Presence – Bringing your boldest self to your biggest challenges: Amy Cuddy (Orion publishing, 2016)
AA Milne once wrote that "you're braver than you believe, and stronger than you seem, and smarter than you think". This applies brilliantly to Cuddy’s fascinating, engaging and enlightening book. You may have already heard of the author, or even seen her TEDtalk, since she has quickly become synonymous with the topic of self-confidence and body-mind connectivity.
This circa-300 page tome provides the science, logic and real-life stories to support the overarching concept of personal presence. Described by Cuddy as the sense of “believing in and trusting yourself – your real, honest feelings, values and abilities”, presence is the state of “being attuned to and able to comfortably express our true thoughts, feelings, values and potential”. It is a transitory state of being and is therefore a moment-to-moment phenomenon. Presence is also like power: with it, we can do whatever we want; without it, we feel powerless.
Her story begins with a profound personal experience that challenged her very existence and led her to explore deeply into her own consciousness for life-saving strength. One key theme about the concept of what came to be called presence is the importance of ‘synchrony’, by which Cuddy means the harmony of emotions, thoughts, physique, facial expressions and behaviours. If there is inconsistency in one or more of these states, we will have a sense of being untrue to ourselves, or of not being quite real or authentic. And this generally betrays itself to those around us, as well as to ourselves.
Being authentic and being oneself is a fundamental of the human condition, and Cuddy points out that the authentic self is multifaceted, expressed through our thoughts, feelings, values and behaviours, and dynamic; it flexes with the context and situation we find ourselves in, in a way that enables us to be responsive and open to growth. The authentic self is therefore a state, rather than a trait: it is the experience of feeling and knowing, in the moment, that one can act with the utmost courage and sincerity.
The author goes on to describe four narrative themes that seem to occur most commonly in people’s life stories: agency (people being in control of their life), communion (lives described through relationships), redemption (learning and becoming strengthened by the challenges faced), and contamination (positive beginnings turning into negative endings). Thus, the description and justification of presence turns toward story-telling and the way that one describes one’s own life-story. The important message here is that who we are and how we appear are as important as what we have to say and do; not from the perspective of personal impression but from a position of projecting oneself authentically to those around us. Being able to do this creates the opportunity for rapport-building and the development of common causes.
A particularly interesting example of how one’s personal story acts positively is the description of personal strengths and values recognition compared with the impact of organisational cultural values (p55). If we are able to bring our personal values to work, we tend to operate in a more engaged and productive state than if we are required to adopt values that may not sit well with us (for more on this, go to www.valuescentre.com).

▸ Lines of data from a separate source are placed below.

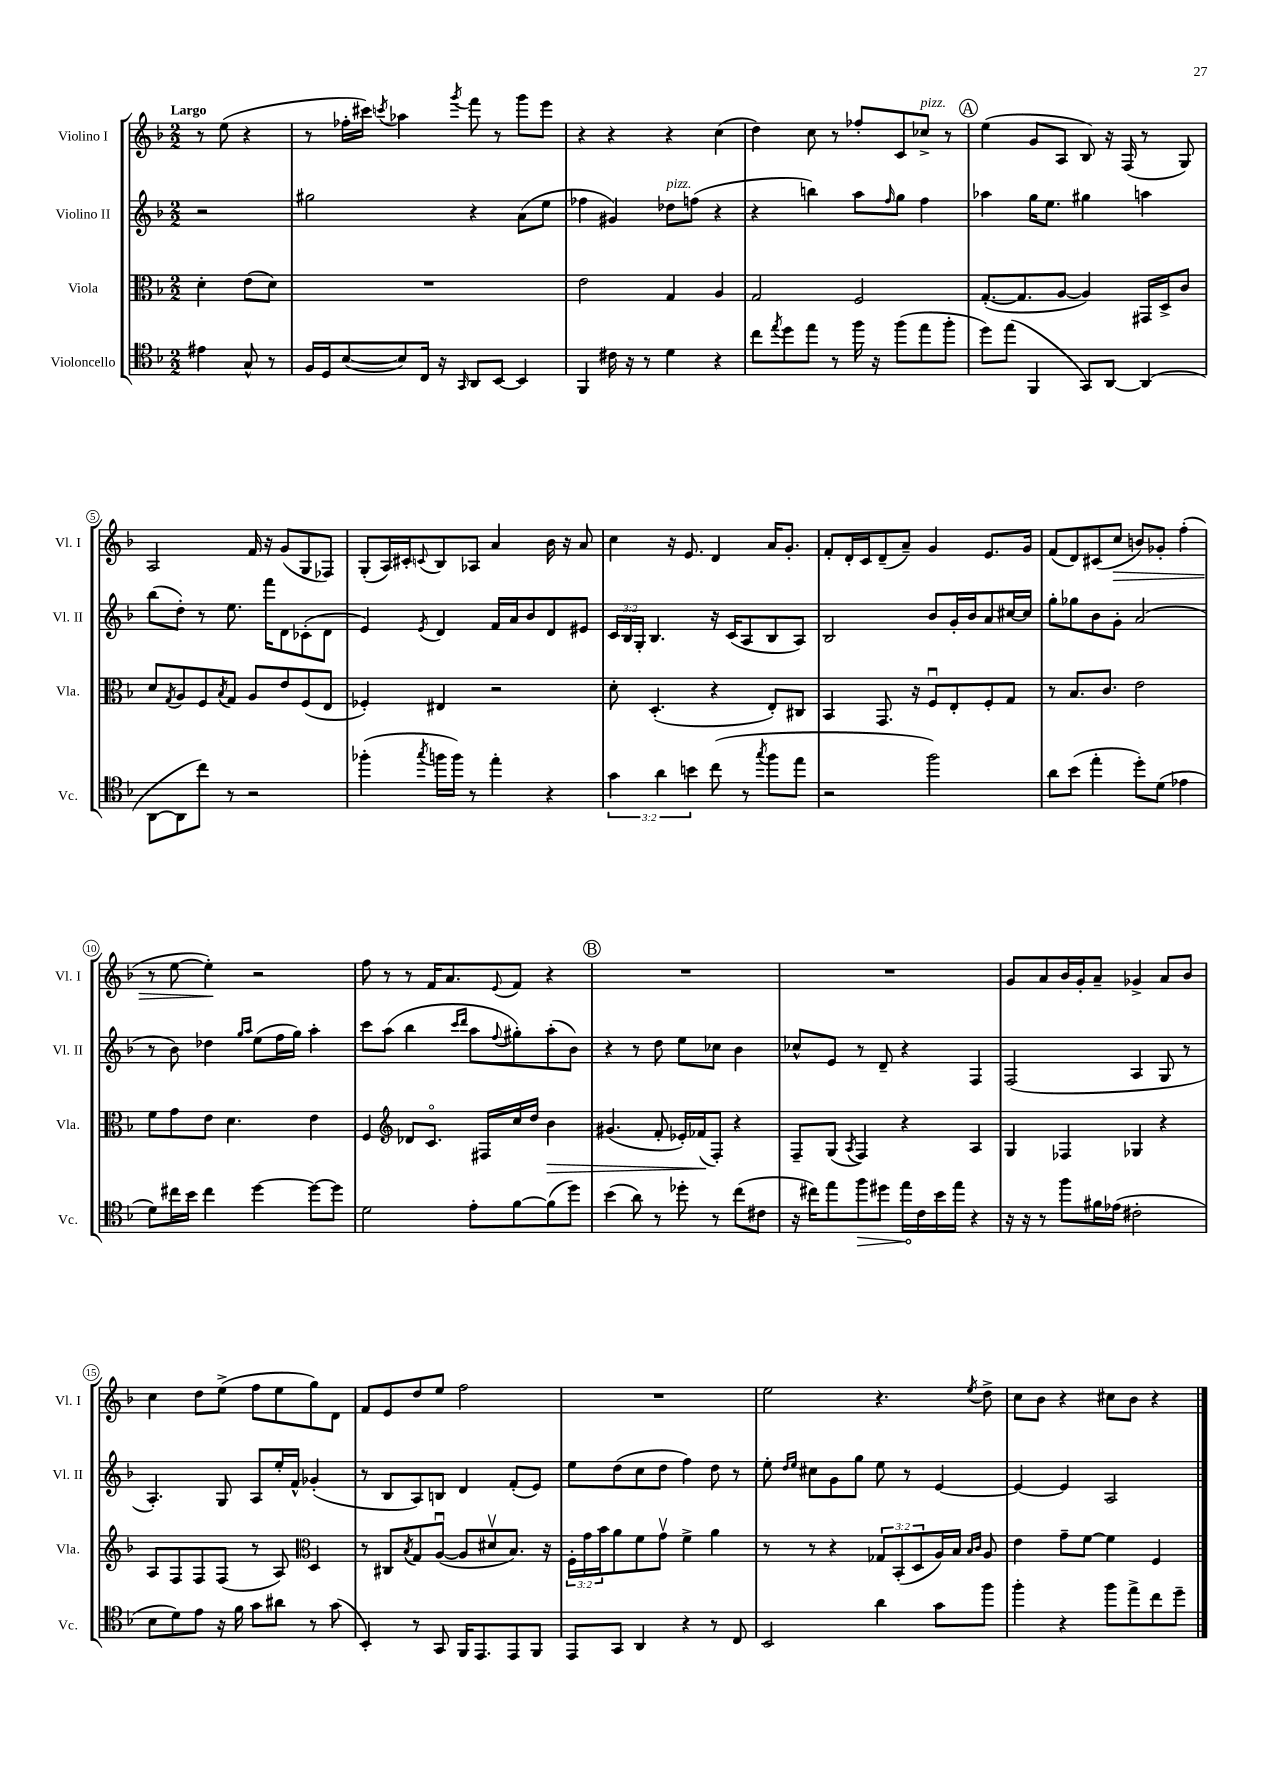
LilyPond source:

<<
\new StaffGroup <<
\new Staff = "s0" \with { instrumentName = "Violino I" shortInstrumentName = "Vl. I" } {
    \clef treble \key f \major \numericTimeSignature \time 2/2 \partial 2 \tempo "Largo"
    r8 e''8( r4 |
    r8 fes''16-. cis'''16) \acciaccatura { c'''8 } aes''4 \acciaccatura { g'''8 } f'''8 r8 g'''8 e'''8 |
    r4 r4 r4 c''4( |
    d''4) c''8 r8 fes''8-. c'8 ces''8->^\markup { \italic "pizz." } r8 |
    \mark \markup { \circle "A" } e''4( g'8 a8 bes8) r16 f16( r8 g8) |
    a2 f'16 r16 g'8( g8 fes8) |
    g8-.( a16) cis'16-. \appoggiatura { c'8 } bes8 aes8 a'4 bes'16 r16 a'8 |
    c''4 r16 e'8. d'4 a'16 g'8.-. |
    f'8-. d'16-. c'16 d'8--( a'8--) g'4 e'8. g'16 |
    f'8( d'8) cis'8( c''8\> b'8) ges'8-. f''4-.( |
    r8 e''8~ e''4-.\!) r2 |
    f''8 r8 r8 f'16 a'8. \appoggiatura { e'8 } f'8 r4 |
    \mark \markup { \circle "B" } R1 |
    R1 |
    g'8 a'8 bes'16 g'16-. a'8-- ges'4-> a'8 bes'8 |
    c''4 d''8 e''8->( f''8 e''8 g''8) d'8 |
    f'8 e'8 d''8 e''8 f''2 |
    R1 |
    e''2 r4. \acciaccatura { e''8 } d''8-> |
    c''8 bes'8 r4 cis''8 bes'8 r4 \bar "|." |
}
\new Staff = "s1" \with { instrumentName = "Violino II" shortInstrumentName = "Vl. II" } {
    \clef treble \key f \major \numericTimeSignature \time 2/2 \override Staff.TupletNumber.text = #tuplet-number::calc-fraction-text \partial 2
    r2 |
    gis''2 r4 a'8( e''8 |
    fes''4 gis'4) des''8^\markup { \italic "pizz." } f''8( r4 |
    r4 b''4) a''8 \grace { f''16 } g''8 f''4 |
    \mark \markup { \circle "A" } aes''4 g''16 e''8. gis''4 a''4 |
    bes''8( d''8-.) r8 e''8. f'''16 d'8 ces'8-.( d'8 |
    e'4) \acciaccatura { e'8 } d'4 f'16 a'16 bes'8 d'8 eis'8 |
    \tuplet 3/2 { c'16 bes16 g16-. } bes4. r16 c'16( a8 bes8 a8) |
    bes2 bes'8 g'16-. bes'16 a'8 cis''16~ cis''16 |
    g''8-. ges''8 bes'8 g'8-. a'2( |
    r8 bes'8) des''4 \grace { g''16 a''16 } e''8( f''16 g''16) a''4-. |
    c'''8 a''8( bes''4 \grace { c'''16 d'''16 } a''8 \appoggiatura { f''8 } gis''8-.) a''8-.( bes'8) |
    \mark \markup { \circle "B" } r4 r8 d''8 e''8 ces''8 bes'4 |
    ces''8-^ e'8 r8 d'8-- r4 f4 |
    f2( a4 g8 r8 |
    a4.-.) g8 a8 e''16-. f'16-^ ges'4-.( |
    r8 bes8 a8) b8 d'4 f'8-.( e'8) |
    e''8 d''8( c''8 d''8 f''4) d''8 r8 |
    e''8-. \grace { d''16 e''16 } cis''8 g'8 g''8 e''8 r8 e'4~ |
    e'4~ e'4 a2 \bar "|." |
}
\new Staff = "s2" \with { instrumentName = "Viola" shortInstrumentName = "Vla." } {
    \clef alto \key f \major \numericTimeSignature \time 2/2 \override Staff.TupletNumber.text = #tuplet-number::calc-fraction-text \partial 2
    d'4-. e'8( d'8) |
    R1 |
    e'2 g4 a4 |
    g2 f2 |
    \mark \markup { \circle "A" } g8.~-.( g8. a8~ a4) gis,16 d16-> c'8 |
    d'8 \acciaccatura { g8 } a8 f8 \acciaccatura { bes8 } g8 a8 e'8 f8( e8 |
    fes4-.) eis4 r2 |
    d'8-. d4.-.( r4 e8-.) cis8 |
    bes,4 g,8. r16 f8\downbow e8-. f8-. g8 |
    r8 bes8. c'8. e'2 |
    f'8 g'8 e'8 d'4. e'4 |
    f4 \clef treble des'8 c'8.\flageolet fis16 c''16 d''16 bes'4\> |
    \mark \markup { \circle "B" } gis'4.( f'8-. ees'16-.) fes'16\!( f8-.) r4 |
    f8-- g8( \acciaccatura { a8 } f4) r4 a4 |
    g4 fes4 ges4 r4 |
    a8 f8 f8 f8( r8 a8) \clef alto d4 |
    r8 cis8 \acciaccatura { bes8 } g8 a8~\downbow( a8 dis'8\upbow bes8.) r16 |
    \tuplet 3/2 { f16-. g'16 bes'16 } a'8 f'8 g'8\upbow f'4-> a'4 |
    r8 r8 r4 \tuplet 3/2 { ges8 bes,8-.( d8 } a16) bes16 \grace { bes16 c'16 } a8 |
    e'4 g'8-- f'8~ f'4 f4 \bar "|." |
}
\new Staff = "s3" \with { instrumentName = "Violoncello" shortInstrumentName = "Vc." } {
    \clef tenor \key f \major \numericTimeSignature \time 2/2 \override Staff.TupletNumber.text = #tuplet-number::calc-fraction-text \partial 2
    eis'4 g8-^ r8 |
    f16 d16 bes8~( bes8) c16 r16 \grace { g,16 } a,8 bes,8~ bes,4 |
    f,4 cis'16 r16 r8 d'4 r4 |
    c''8 \acciaccatura { e''8 } d''8 e''8 r8 f''16 r16 f''8( e''8 f''8-. |
    \mark \markup { \circle "A" } d''8) e''8( f,4 g,8) a,8~ a,4( |
    a,8~ a,8 c''8) r8 r2 |
    fes''4-.( \acciaccatura { g''8 } f''16 f''16) r8 e''4-. r4 |
    \tuplet 3/2 { g'4 a'4 b'4 } c''8( r8 \acciaccatura { g''8 } f''8 e''8 |
    r2 f''2) |
    a'8 bes'8( e''4-. d''8-.) d'8( ees'4 |
    d'8) cis''16 bes'16 cis''4 d''4~ d''8~ d''8 |
    d'2 e'8-. f'8~ f'8( d''8) |
    \mark \markup { \circle "B" } bes'4( a'8) r8 des''8-. r8 c''8( cis'8 |
    r16 cis''16) e''8 \once \override Hairpin.circled-tip = ##t f''8\> dis''8 e''16\! c'16 bes'16 e''16 r4 |
    r16 r16 r8 f''8 fis'16 ees'16( cis'2-. |
    bes8 d'8) e'8 r16 f'16 g'8 ais'8 r8 g'8( |
    bes,4-.) r8 g,8 f,16 e,8. e,8 f,8 |
    e,8 g,8 a,4 r4 r8 c8 |
    bes,2 a'4 g'8 f''8 |
    f''4-. r4 f''8 e''8-> c''8 d''8-- \bar "|." |
}
>>
>>
\layout { \context { \Score \override BarNumber.stencil = #(make-stencil-circler 0.1 0.3 ly:text-interface::print) } }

Cuddy touches on a number of themes that form a large part of personal and leader development programmes: the power of listening; of seeking to understand; of asking simple and deep questions; of developing one’s own personal story. And she also asserts that it is difficult to ‘be present’ if one is not confident of one’s reason ‘to be here’: a challenge she sets the reader is to justify being there in the moment. After all, how can one be present if one does not fully understand who one is? We can define ourself by how and what we think, by what others think of us, by our achievements, ambitions and challenges; and by the company we keep. Or probably, by a combination of all of these.
As the book progresses, the author moves from the description of presence, and its manifestations, to a discussion of its impact and the ways in which it plays out. Chapter 5 describes the way in which the body’s chemical balance shifts with the ebbs and flows of personal presence and self-confidence. In fact, there follows several sections on the impact of our body on the ability to maintain and develop presence. Voice, eye movement, body posturing and gestures all build levels of self-confidence. Indeed, “bodily experiences cause emotions, not the other way round” (p.174), which links Cuddy’s work with – amongst other things – yoga. The way one carries oneself is a source of personal power and the author’s early studies showed how open body postures create psychological, behavioural and physiological changes. A specific example of this is the work Cuddy and others have done to explore how the increasing use of small, portable electronic devices and it effect on posture is affecting people’s general disposition: this is well worth reading more about!
Why is all this important? – well, Cuddy provides ample examples from the world of mental health, physical challenge, sports, education and personal experience to demonstrate convincingly that sorting out one’s synchronicity has significant benefits for one’s well-being and one’s performance. The book ends with many anecdotes form people who have experienced the benefits of mindful ‘presencing’.
If you are interested in personal performance, psychological well-being, values-alignment and psychological flow, you will find this to be a fascinating and engrossing read. For those who like reading self-help books, there is enough compelling material here to keep you engaged and motivated. It is well-written, in a style that is accessible and personal, and finds a good balance in the content between theory, opinion, research and anecdote.